Kegiatan 1:
Terjemahkan kalimat "Jalur terus berada di sisi barat jalan hingga tiba di kampung Kweni." dari kutipan tentang Jembatan Sasak ke dalam bahasa Inggris.
Kegiatan 2:
Ambil bagian kutipan tentang Jembatan Sasak mulai dari "Hasil pengamatan seputar" sampai dengan dan termasuk "di Jembatan Sasak (Winongo)", tanpa perubahan apa pun.
Kegiatan 3:
Menurut Aga dalam kutipan tentang Jembatan Sasak, apa kegunaan desain pondasi bersayap dan melengkung pada jembatan tersebut?

Kutipan untuk Dibaca:

☆ ☆ ☆ ☆ ☆ ☆ ☆

Hanya satu catatan dari pengamatan saya

Hasil pengamatan seputar kehidupan sehari-hari, jalan-jalan, film, hingga soal sejarah, kereta api dalam dan luar negeri

Friday 13 October 2017

Jejak NISM di Jembatan Sasak (Winongo)


Jembatan Sasak (Winongo)




Setelah halte ini, jalur terus mengarah ke selatan, menyeberang Ringroad Selatan. Jalur terus berada di sisi barat jalan hingga tiba di kampung Kweni. Di sini rel masuk ke perkampungan di sebelah barat. Beberapa puluh meter masuk ke perkampungan, rel bertemu dengan sungai Winongo. Di sini bekas jembatan rel di sungai Winongo masih terlihat jelas karena jembatan ini kemudian diberi beton dan dimanfaatkan oleh warga sekitar dan diberi nama Jembatan Sasak.

Aga mengatakan, jembatan ini masih mencirikan jembatan khas yang dibangun oleh NIS dengan bentuk pondasi bersayap dan melengkung. ”Desain ini berguna untuk menahan derasnya air sungai,” katanya.

☆ ☆ ☆ ☆ ☆ ☆ ☆

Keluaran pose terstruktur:
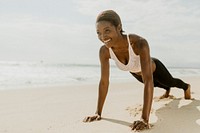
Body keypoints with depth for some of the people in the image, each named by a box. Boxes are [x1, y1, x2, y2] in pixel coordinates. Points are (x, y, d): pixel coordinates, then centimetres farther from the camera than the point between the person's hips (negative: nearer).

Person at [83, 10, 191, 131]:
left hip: (154, 68, -4)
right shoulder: (104, 51, -35)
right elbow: (104, 82, -27)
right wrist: (98, 113, -27)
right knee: (158, 85, 38)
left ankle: (186, 86, 69)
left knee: (171, 82, 30)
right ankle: (167, 90, 77)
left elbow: (148, 80, -54)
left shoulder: (140, 43, -49)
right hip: (136, 73, 4)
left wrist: (145, 119, -58)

☆ ☆ ☆ ☆ ☆ ☆ ☆

Jawaban 1:
The line continues along the west side of the road until it reaches Kweni village.

Jawaban 2:
Hasil pengamatan seputar kehidupan sehari-hari, jalan-jalan, film, hingga soal sejarah, kereta api dalam dan luar negeri

Friday 13 October 2017

Jejak NISM di Jembatan Sasak (Winongo)

Jawaban 3:
Untuk menahan derasnya air sungai.